Charlie Crist's grand entrance into the governor's race occured Monday morning and there's sure to be a lot of analysis and speculation about how Crist will fare against incumbent GOP Gov. Rick Scott.
But lost in the flurry of analysis - and the constant public relations barrage from the Republican Party of Florida dissecting Crist's lengthy political career - is that there is one big change that has happened that could impact Crist's campaign for governor.
And that of course is that this year the Republican-led Legislature - instigated primarily by House Speaker Will Weatherford - did a major overhaul of the state's campaign finance laws.
This past Friday key portions of that overhaul - higher campaign limits - kicked in.
From now on, candidates in statewide races can collect up to $3,000 from each individual contributor _ or six times more than the previous limit of $500.
But what legislators did not alter was Florida's public campaign financing system. That's the system that allows candidates for statewide office to get matching funds from taxpayers for contributions they receive.
Crist has relied on public matching money in the past, collecting $3.3 million in his successful 2006 run for governor.
One could argue that what legislators did, however, was sharply dilute the impact of public financing in such a way that might make it meaningless going forward.
Under the law candidates get contributions that either double - or matched equally - the amount of money they received from certain contributors (The prime qualifications being that the contributor is a Florida resident and a real person as opposed to a Florida-based corporation.)
But when legislators changed the law they left the current amount candidates receive in matching money unchanged.
That means the most that Crist could get from the state is $500 in matching funds for each eligible contributor who donates money.
The way it works is that candidates get a two-for-one match for every contribution up to $250 that is part of what is called the "threshold" to be eligible for public financing. The threshold for candidates for governor is $150,000. Then candidates get a one to one match _ with a maximum of $250 _ on the remaining eligible contributions.
Yet there's another catch here: Candidates who wish to receive public campaign funding must agree to abide by campaign expenditure limits. During the 2014 campaign the limit according to the Division of Elections is $25 million.
Scott, who did not collect public financing last time because he used more than $70 million of his own money, is of course not going to abide by these limits. He's already publicly proclaimed his intention to spend collect and spend tens of millions on his re-election effort. (Note: Scott also successfully sued to strike a key portion of the law that gives extra money to a candidate opposed by someone who exceeds the spending cap.)
Under the wording of the law Crist can also exceed the $25 million cap but only after the non-participating candidate "exceeds" the expenditure limit.
Note the word there - once the "candidate" - exceeds the limit. That means the official campaign account of Gov. Scott. It does not mean Let's Get to Work, his 527 that has already collected $18 million since the summer of 2011 and is going up with its first ad buy this week.
There are also ways the Republican Party of Florida can assist Scott as well that would not count toward the total.

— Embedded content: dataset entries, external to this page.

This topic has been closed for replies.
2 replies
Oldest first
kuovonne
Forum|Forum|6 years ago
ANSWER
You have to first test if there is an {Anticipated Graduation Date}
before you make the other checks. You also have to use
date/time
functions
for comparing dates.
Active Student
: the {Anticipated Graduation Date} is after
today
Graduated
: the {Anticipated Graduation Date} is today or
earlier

It's therefore conceivable _ although slightly improbable _ that Scott's official campaign could never hit the cap because of all the heavy lifting done elsewhere.
Now, was this all done by design?
Sen. Jack Latvala, the Pinellas County Republican and chairman of the Senate Ethics and Elections Committee, said no. He said that the potential impact of public financing didn't even come up during the work on the overhaul.
"You tend to forget it's even on the books,'' Latvala said.
The question, however, for Crist is whether or not the strings and limitations associated with the law will be worth it.
Chief Financial Officer Alex Sink during her closely contested race against Scott opted not to accept public financing out of concern that Scott would attack her for using taxpayer money for her campaign. After losing by roughly 60,000 votes there was a lot of after-the-fact speculation that the $4 million she was eligible for could have helped close the gap with Scott.
Today of course none of this matters. But it could matter next year when Crist will be scrambling for every dollar in an effort to keep up the large amounts of money Scott and the Republicans will spend to keep the governor's mansion.